Beauté & Mode Si l’augmentation mammaire reste l’opération la plus pratiquée en chirurgie esthétique, les prothèses ne sont plus l’unique solution. La technique dite du lipofilling offre une alternative naturelle et sans corps étranger.

Quel est le principe ?

Le lipofilling permet d’augmenter la poitrine avec sa propre graisse. Le chirurgien prélève d’abord la graisse en excès sur le ventre, les hanches, les cuisses… et ensuite, il la réinjecte dans les seins.

À qui s’adresse cette intervention ?

"À toutes les femmes qui souhaitent une augmentation modérée et naturelle, répond le Dr Emmanuel Delay, soit parce qu’elles ont une hypotrophie de la poitrine depuis la puberté, soit à la suite d’un amaigrissement important ou d’une grossesse." C’est aussi une bonne indication pour celles qui ont une déformation ou une asymétrie mammaire. Tout cela à condition bien entendu d’avoir un peu de graisse à prélever, soit une culotte de cheval soit des bourrelets.

Quelles sont les contre-indications ?

"Cette technique est déconseillée aux femmes de plus de 30 ans, ayant un risque élevé de cancer du sein, répond, prudent, le Dr Armand Azencot. La graisse contient des facteurs de croissance cellulaire et des cellules souches, excellentes pour la peau, mais qui peuvent fonctionner comme un engrais en cas de tumeur de la glande mammaire." Attention aussi en cas de diabète, de tabagisme ou de problèmes circulatoires, car la graisse peut réagir en formant des kystes.

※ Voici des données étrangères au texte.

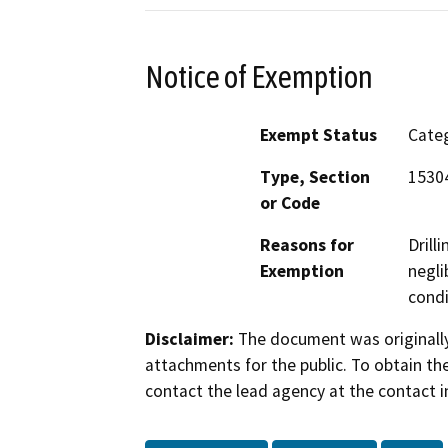
Notice of Exemption
Exempt Status
Categ
Type, Section
15304
or Code
Reasons for
Drill
Exemption
negli
condi
Disclaimer:
The document was originally
attachments for the public. To obtain th
contact the lead agency at the contact i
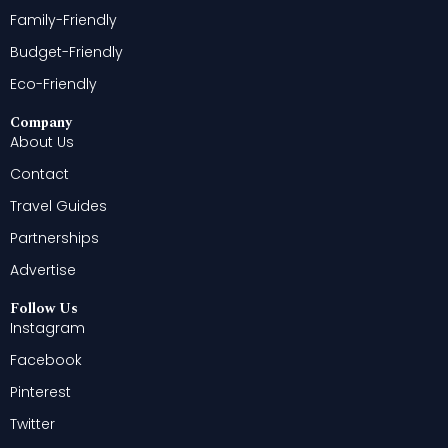
Family-Friendly
Budget-Friendly
Eco-Friendly
Company
About Us
Contact
Travel Guides
Partnerships
Advertise
Follow Us
Instagram
Facebook
Pinterest
Twitter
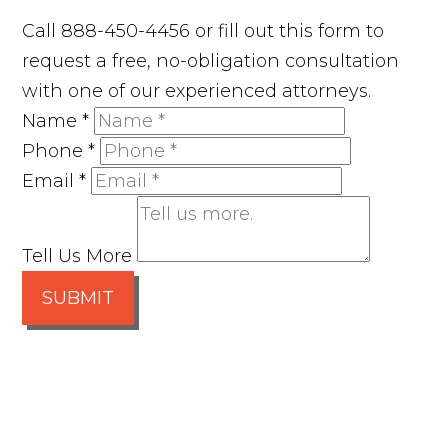
Call 888-450-4456 or fill out this form to
request a free, no-obligation consultation
with one of our experienced attorneys.
Name
*
Phone
*
Email
*
Tell Us More
SUBMIT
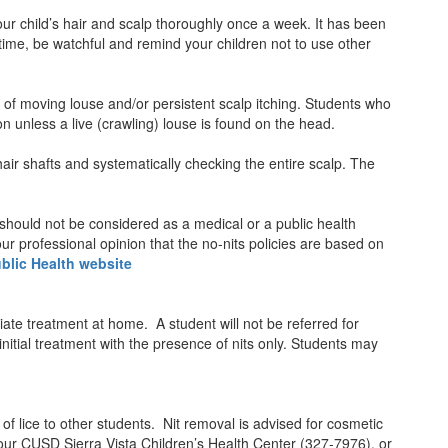
your child’s hair and scalp thoroughly once a week. It has been
time, be watchful and remind your children not to use other
of moving louse and/or persistent scalp itching. Students who
on unless a live (crawling) louse is found on the head.
hair shafts and systematically checking the entire scalp. The
 should not be considered as a medical or a public health
our professional opinion that the no-nits policies are based on
blic Health website
riate treatment at home. A student will not be referred for
initial treatment with the presence of nits only. Students may
 of lice to other students. Nit removal is advised for cosmetic
, our CUSD Sierra Vista Children’s Health Center (327-7976), or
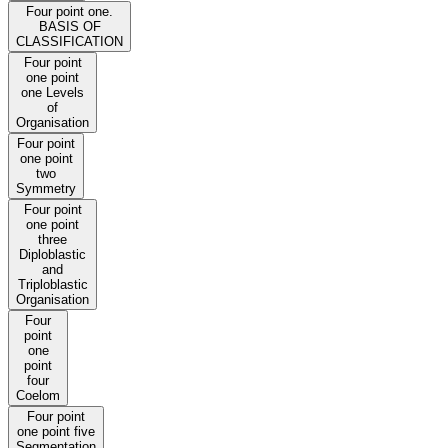
Four point one.
BASIS OF
CLASSIFICATION
Four point
one point
one Levels
of
Organisation
Four point
one point
two
Symmetry
Four point
one point
three
Diploblastic
and
Triploblastic
Organisation
Four
point
one
point
four
Coelom
Four point
one point five
Segmentation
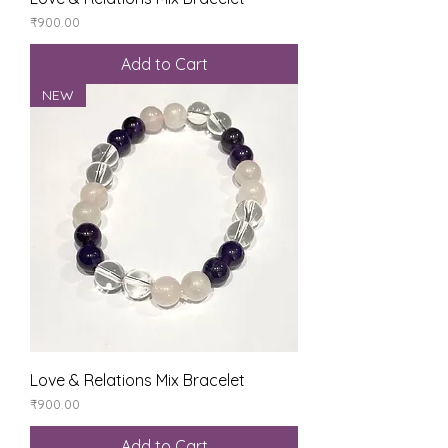
Price
₹900.00
Add to Cart
NEW
Love & Relations Mix Bracelet
Price
₹900.00
Add to Cart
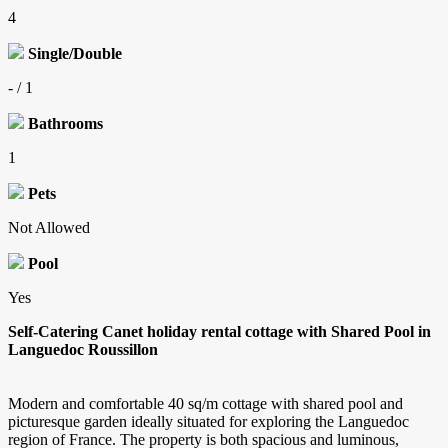
4
Single/Double
- / 1
Bathrooms
1
Pets
Not Allowed
Pool
Yes
Self-Catering Canet holiday rental cottage with Shared Pool in
Languedoc Roussillon
Modern and comfortable 40 sq/m cottage with shared pool and
picturesque garden ideally situated for exploring the Languedoc
region of France. The property is both spacious and luminous,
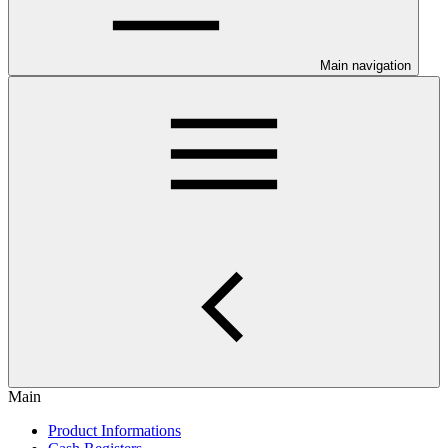
Main navigation
Main
Product Informations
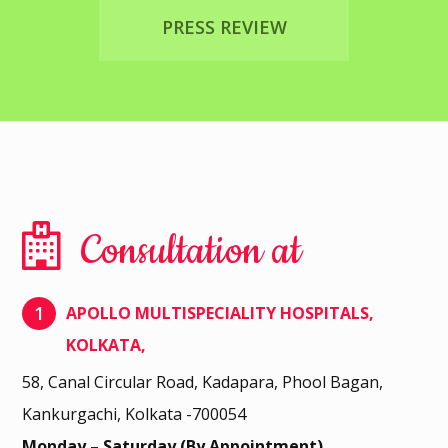
PRESS REVIEW
Consultation at
1
APOLLO MULTISPECIALITY HOSPITALS,
KOLKATA,
58, Canal Circular Road, Kadapara, Phool Bagan,
Kankurgachi, Kolkata -700054
Monday – Saturday (By Appointment)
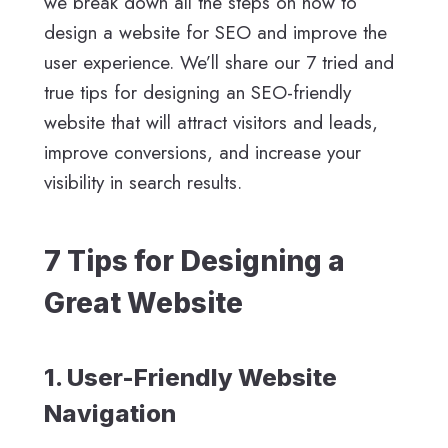
we break down all the steps on how to
design a website for SEO and improve the
user experience. We’ll share our 7 tried and
true tips for designing an SEO-friendly
website that will attract visitors and leads,
improve conversions, and increase your
visibility in search results.
7 Tips for Designing a
Great Website
1. User-Friendly Website
Navigation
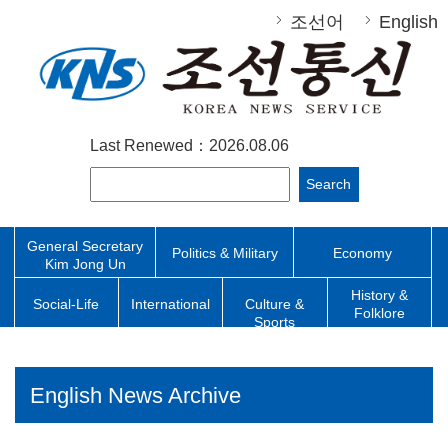
조선어
English
Last Renewed：2026.08.06
Search
General Secretary
Politics & Military
Economy
Kim Jong Un
History &
Social-Life
International
Culture &
Folklore
Sports
English News Archive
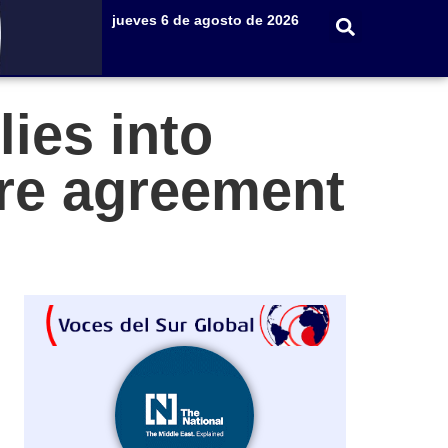
jueves 6 de agosto de 2026
lies into
ire agreement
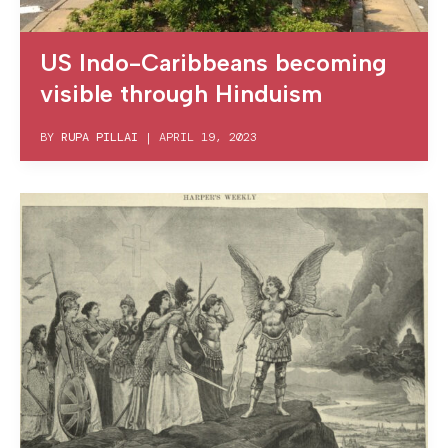
US Indo-Caribbeans becoming
visible through Hinduism
BY
RUPA PILLAI
|
APRIL 19, 2023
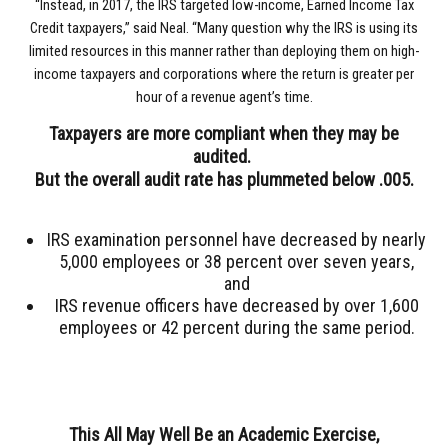
“Instead, in 2017, the IRS targeted low-income, Earned Income Tax
Credit taxpayers,” said Neal. “Many question why the IRS is using its
limited resources in this manner rather than deploying them on high-
income taxpayers and corporations where the return is greater per
hour of a revenue agent’s time.
Taxpayers are more compliant when they may be
audited.
But the overall audit rate has plummeted below .005.
IRS examination personnel have decreased by nearly
5,000 employees or 38 percent over seven years,
and
IRS revenue officers have decreased by over 1,600
employees or 42 percent during the same period.
This All May Well Be an Academic Exercise,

Comment a lieu l’intervention ?

C’est un acte chirurgical qui dure entre 1 et 3 heures, au bloc opératoire, sous anesthésie locale ou générale selon l’importance de la lipoaspiration. Le chirurgien procède à une lipoaspiration classique, sauf qu’il conserve les graisses dans des bocaux stériles pour centrifuger et purifier les cellules. Ensuite, il les réinjecte avec une microcanule.

Quelles sont les suites ?

Les cicatrices, tant pour prélever que pour injecter la graisse, sont minimes : chacune fait 2-3 mm. Le lendemain, le sein est très tuméfié, avec des bleus parfois impressionnants. "Je n’ai pas eu beaucoup de bleus et ils ont vite disparu. J’ai même arrêté les antalgiques au bout de 3 jours. En revanche, j’ai beaucoup gonflé. Mais la sensibilité de la poitrine est redevenue comme avant", témoigne Sonia, 25 ans. Les suites de la lipo sont, elles, plus douloureuses et contraignantes : "On doit porter un panty jour et nuit, au moins un mois, et ne pas faire de sport ni se baigner."

Quel résultat peut-on espérer ?

L’augmentation est d’un bonnet par intervention, "soit 300 cc de graisse par sein, précise le Dr Delay. Environ 30 % se résorbent, on en tient compte dans l’évaluation de la quantité à réinjecter." Si ce n’est pas suffisant, après six mois, on peut recommencer. Comme Céline, 30 ans, qui est passée d’un 85 A à un 85 C en deux séances espacées de six mois. "Tant que les quantités de graisse peuvent être prélevées, le nombre de séances n’est pas limité, sauf par le bon sens", conclut le Dr Delay. Au bout d’un an en moyenne, le résultat est définitif à condition de ne pas maigrir, sinon "les graisses greffées vont fondre comme celle des hanches", explique le Dr Azencot.